Vor einem rasanten Bedeutungsverlust traditioneller Banken gegenüber Neobanken, FinTechs und bankunabhängigen Payment-Service-Providern warnt Oliver Wyman. Der Berliner Neobroker Trade Republic erweiterte sein Angebot vor einem Jahr um ein kostenloses Girokonto. Im Januar 2024 bereits hatte Trade Republic eine Visa-Debitkarte ohne Jahresgebühren eingeführt. Die Ausstellung von Geldautomaten sei nicht geplant und nicht nötig, sagt eine Trade Republic-Sprecherin nun. Auszahlungen seien ohnehin weltweit an jedem ATM-Automaten kostenlos möglich, solange mindestens 100 Euro abgehoben werden.
Bewusster Verzicht auf teures Filial- und Automatennetz
Die Direktbank DKB, mit knapp 5,9 Mio. Kunden zweitgrößte Direktbank in Deutschland, sieht absehbar ebenfalls keine Notwendigkeit für ein eigenes Filial- oder Bankautomatennetz. Kunden könnten mit ihrer Visa Debit- oder Kreditkarte weltweit an fast allen Automaten kostenlos Bargeld holen. Voraussetzung ist allerdings ein monatlicher Geldeingang von 700 Euro auf das Girokonto.
Die Zukunft
Die Zukunft des Internet-Banking liegt nach Überzeugung der Unternehmensberatung Oliver Wyman in neuen intelligenten Funktionen , wie dem Konzept des „Financial Home “.

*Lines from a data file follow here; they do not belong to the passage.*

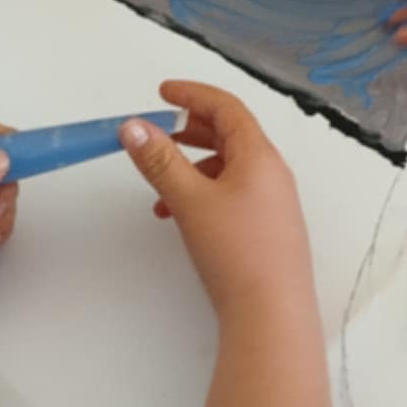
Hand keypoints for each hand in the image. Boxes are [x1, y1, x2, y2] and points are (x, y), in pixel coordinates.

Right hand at [119, 82, 312, 318]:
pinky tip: (177, 217)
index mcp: (260, 155)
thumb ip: (160, 161)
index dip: (193, 94)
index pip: (227, 107)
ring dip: (193, 168)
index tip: (162, 92)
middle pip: (230, 135)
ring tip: (159, 189)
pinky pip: (232, 195)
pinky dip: (203, 194)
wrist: (271, 314)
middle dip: (191, 130)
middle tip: (158, 133)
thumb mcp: (190, 200)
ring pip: (229, 168)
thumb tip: (133, 126)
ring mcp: (272, 202)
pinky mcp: (267, 229)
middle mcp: (271, 172)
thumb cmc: (235, 250)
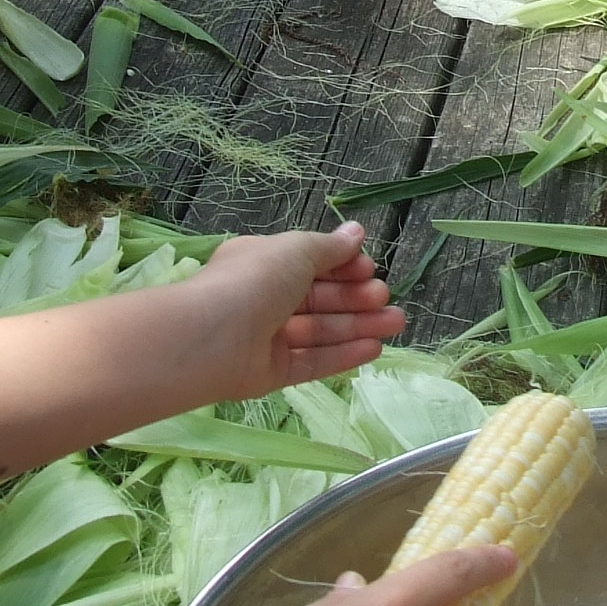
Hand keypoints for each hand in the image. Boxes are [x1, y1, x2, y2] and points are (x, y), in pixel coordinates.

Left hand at [188, 220, 405, 398]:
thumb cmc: (253, 281)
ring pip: (321, 331)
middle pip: (319, 299)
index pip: (311, 264)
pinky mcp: (272, 373)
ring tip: (396, 324)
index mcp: (264, 263)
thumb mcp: (296, 250)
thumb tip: (357, 232)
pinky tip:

Das bedeutet, Zahlungsfunktionen werden nahtlos integriert mit anderen Banken , Apps und Zahlungsplattformen .
Unterstützung kommt durch einen digitalen Finanzassistenten , der Nutzern hilft, mittels Haushaltsbuch und dem Festlegen von Limits das Ausgabenverhalten zu optimieren. sar
Der Verzicht auf ein teures Filial- und Automatennetz sei eine bewusste Entscheidung zugunsten niedriger Kosten, argumentiert das Management von N26. Je nach Kontomodell seien mit der N26 Mastercard in Deutschland drei bis fünf kostenlose Abhebungen pro Monat an nahezu allen Geldautomaten möglich. Danach werde eine Gebühr von zwei Euro pro Abhebung erhoben.

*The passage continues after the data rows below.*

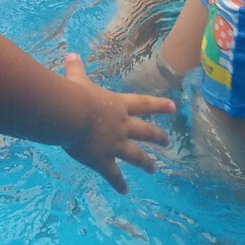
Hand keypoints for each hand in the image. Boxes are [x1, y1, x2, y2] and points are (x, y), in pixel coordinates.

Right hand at [61, 53, 173, 193]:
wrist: (71, 116)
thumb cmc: (75, 95)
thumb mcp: (76, 79)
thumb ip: (76, 69)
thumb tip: (71, 54)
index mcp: (118, 106)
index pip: (143, 104)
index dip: (159, 105)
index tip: (174, 107)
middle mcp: (121, 126)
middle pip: (145, 132)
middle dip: (158, 137)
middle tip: (167, 141)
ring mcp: (114, 145)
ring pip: (136, 155)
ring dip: (146, 163)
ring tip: (153, 169)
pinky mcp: (103, 160)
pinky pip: (113, 174)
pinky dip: (119, 183)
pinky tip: (124, 191)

Für die Banken ist ein umfangreiches Geldautomatennetz teuer: Zu den Mieten für das Gerät kommt deren teils aufwändige Wartung. Auch müssen vor allem Großstädten mit steigender Kriminalität geeignete Standorte gefunden werden. Hohe Sachschäden entstehen Jahr für Jahr durch professionell organisierte Automatensprengungen. Sparkassen, Volksbanken und private Filialbanken erheben teils saftige Gebühren für Abhebungen für alle Kunden außerhalb der eigenen Markenfamilie.

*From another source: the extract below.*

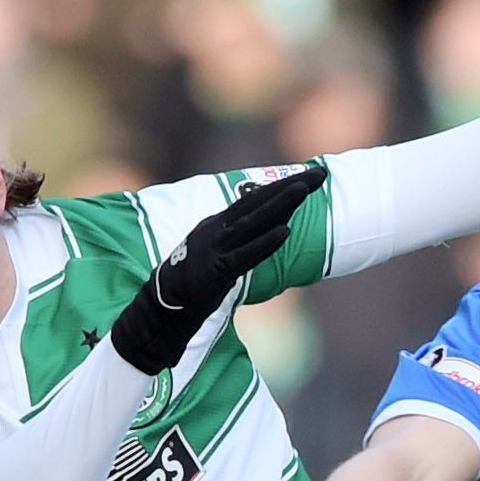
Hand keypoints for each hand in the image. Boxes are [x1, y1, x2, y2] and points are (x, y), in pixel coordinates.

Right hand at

Traditionsbanken noch vor der digitalen Konkurrenz
Ausgerechnet beim wichtigen Digitalisierungsthema sehen die Berater von Oliver Wyman die viel kritisierten Traditionsbanken im Vergleich mit der digitalen Konkurrenz allerdings sogar vorn: „Von den 14 untersuchten deutschen Banken führen die Sparkassen das Feld an, gefolgt von der Deutschen Bank“, schrieben die Berater bereits 2023 in ihrem „Digital Banking Index“. Erst auf dem fünften Rang folge mit N26 die erste Neobank.